(DOCUMENT EXCERPT):
§ §
When Calvert County Republican Mark Jones was asked during a June poll whether he felt American democracy was either secure or threatened, he answered, “very threatened.”
Prince George’s County Democrat Marianne Rankin agreed about the threat. “This is not the country I grew up in,” she recalled telling her son after seeing video of people rushing the U.S. Capitol on Jan. 6.
A majority of the 1,009 Maryland Democrats and Republicans who also answered the survey conducted by Goucher College Poll in partnership with The Baltimore Banner and WYPR concurred with them. Eighty-one percent of Republican and 77% of Democratic respondents said they, too, felt democracy was at risk.
But their reasons why were split down party lines, as were answers about whether President Joe Biden fairly or fraudulently won the 2020 election, whether the storming of the U.S. Capitol in 2021 was an insurrection, and whether this year’s state and local elections will be conducted fairly and accurately.
The poll results revealed a patchwork of bipartisan opinions, emotions and, in some cases, disinformation. Jones was one of a handful of poll respondents who agreed to discuss their answers with The Banner.
§ §
Records excerpted from a collection:
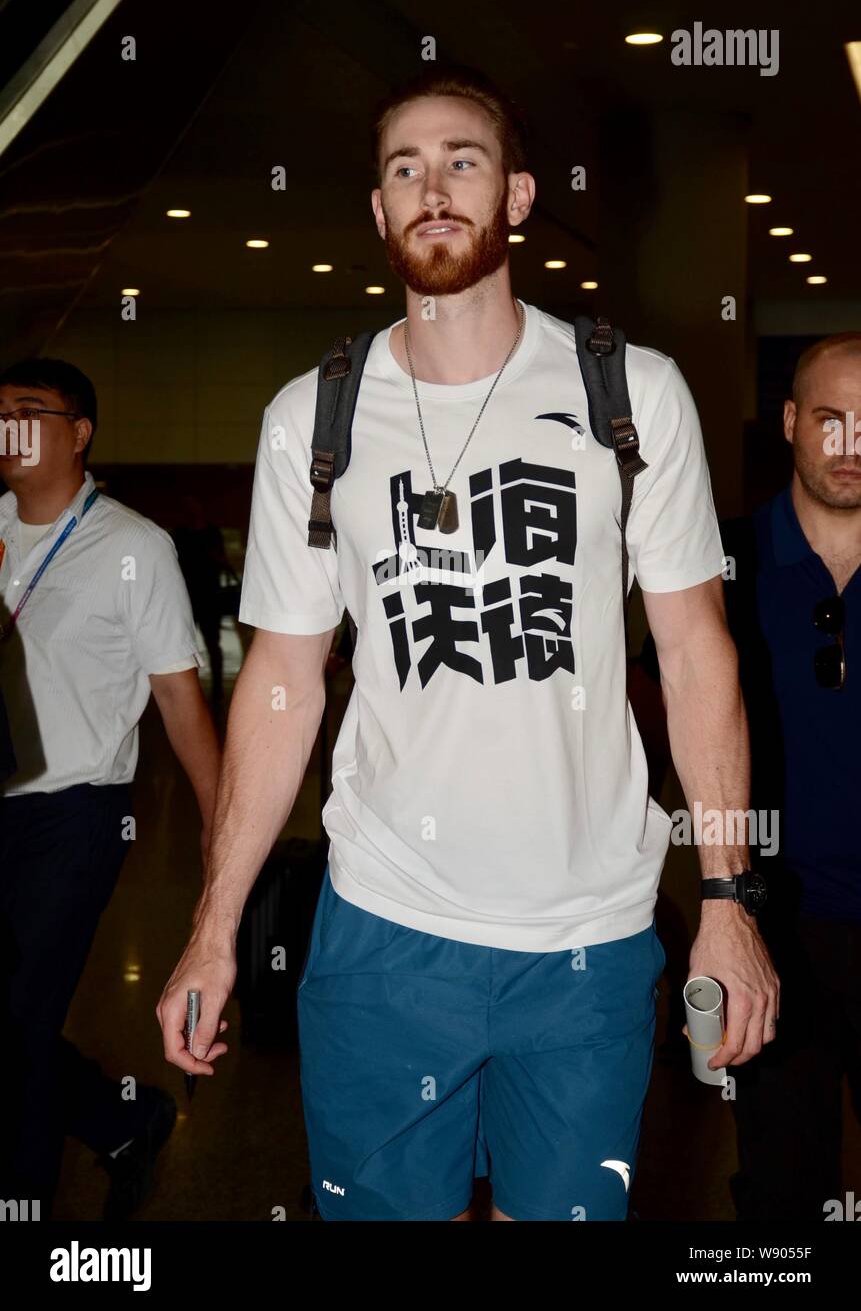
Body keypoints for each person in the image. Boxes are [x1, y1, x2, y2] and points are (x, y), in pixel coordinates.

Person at [157, 64, 778, 1222]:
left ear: (521, 196)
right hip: (388, 931)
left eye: (463, 161)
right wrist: (211, 928)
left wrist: (730, 902)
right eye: (404, 169)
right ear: (379, 213)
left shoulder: (628, 396)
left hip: (590, 935)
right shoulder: (315, 417)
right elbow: (285, 680)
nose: (432, 187)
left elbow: (697, 655)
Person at [643, 333, 861, 1221]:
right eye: (829, 421)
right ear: (788, 423)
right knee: (778, 1193)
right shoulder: (714, 569)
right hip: (771, 928)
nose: (849, 446)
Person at [0, 358, 221, 1219]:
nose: (7, 426)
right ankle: (123, 1117)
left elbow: (177, 695)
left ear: (79, 431)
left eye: (28, 411)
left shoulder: (133, 546)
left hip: (72, 817)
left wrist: (219, 826)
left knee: (17, 1029)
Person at [172, 495, 235, 705]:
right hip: (189, 596)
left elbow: (221, 558)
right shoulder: (181, 535)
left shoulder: (207, 533)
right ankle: (191, 689)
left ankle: (215, 688)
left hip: (207, 595)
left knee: (211, 643)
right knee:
§ §
(WORK TASK): Go on with the article about the Maryland poll on threats to democracy, starting after its final sentence.

(RESULT FOR THIS EXERCISE):
‘There’s facts and there’s lies’
Democrats listed as risks to democracy the recent U.S. Supreme Court decisions to overturn Roe v. Wade and neuter the Environmental Protection Agency’s power to regulate carbon emissions, the lack of congressional action to pass stricter gun laws, and an increase in state-level voting restrictions.
Rankin, a 73-year-old business analyst, was one of 81% of Democrats who called the attack on the Capitol an insurrection and a threat to democracy. Only 17% of Republicans agreed.
“Democracy is people willing to cooperate and to abide by rules,” Rankin said. “Because democracy has to have some restrictions or it’s just anarchy.”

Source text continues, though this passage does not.